WHAT THE EXERCISE ASKS —
From the PINNs repository description below, pull out word for word the passage between "Full reference to" and "2019): 686–707. https://doi.org/10.1016/j.jcp.2018.10.045.", inclusive.

--- Start of SOURCE TEXT ---

Full reference to the original article :

Raissi, M., P. Perdikaris, and G. E. Karniadakis. “Physics-Informed Neural Networks: A Deep Learning Framework for Solving Forward and Inverse Problems Involving Nonlinear Partial Differential Equations.” Journal of Computational Physics 378 (February 1, 2019): 686–707. https://doi.org/10.1016/j.jcp.2018.10.045.

GitHub Repository of original work:

https://github.com/maziarraissi/PINNs

The aim of this repository was to:

  • Reproduce the figures from the main manuscript of Raissi et al. (2019), originally obtained with Tensorflow 1x, using the Python library PyTorch.
  • Save the models obtained from the training.
  • Record the training information such as computing times and the accuracies achieved.

Repository Organisation

main/:

  • Data/: Contains .mat files with the required inputs for the models.

  • continuous_time_inference (Schrodinger)/: Results in Figure 1, corresponding to the the 3.1.1. Example (Schrodinger equation).

  • discrete_time_inference (AC)/: Results in Figure 2, corresponding the the 3.2.1. Example (Allen–Cahn equation).

  • continuous_time_identification (Navier-Stokes)/: Results in Figure 4, corresponding the the 4.1.1. Example (Navier–Stokes equation).

  • discrete_time_identification (KdV)/: Results in Figure 5, corresponding the the 4.2.1. Example (Korteweg–de Vries equation).

appendix/:

  • Data/: Contains .mat files with the required inputs for the models.

  • continuous_time_inference (Burgers)/: Results in Figure A.6, corresponding to the the A.1. Continuous time models.

  • discrete_time_inference (Burgers)/: Results in Figure A.7, corresponding to the the A.7. Discrete time models.

  • continuous_time_identification (Burgers)/: Results in Figure B.8, corresponding to the the B.2. Discrete time models.

  • discrete_time_identification (Burgers)/: Results in Figure B.9, corresponding to the the B.3. Discrete time models.

Each example contains the main and plotting codes, figures (figures/), model (.pt) and summary information about the training process (training/).

--- End of SOURCE TEXT ---
--- Start of DATA BLOCK ---

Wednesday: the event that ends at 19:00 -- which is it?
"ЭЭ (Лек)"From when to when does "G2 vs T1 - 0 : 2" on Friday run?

--- End of DATA BLOCK ---

COMPLETE RESPONSE —
Full reference to the original article :

Raissi, M., P. Perdikaris, and G. E. Karniadakis. “Physics-Informed Neural Networks: A Deep Learning Framework for Solving Forward and Inverse Problems Involving Nonlinear Partial Differential Equations.” Journal of Computational Physics 378 (February 1, 2019): 686–707. https://doi.org/10.1016/j.jcp.2018.10.045.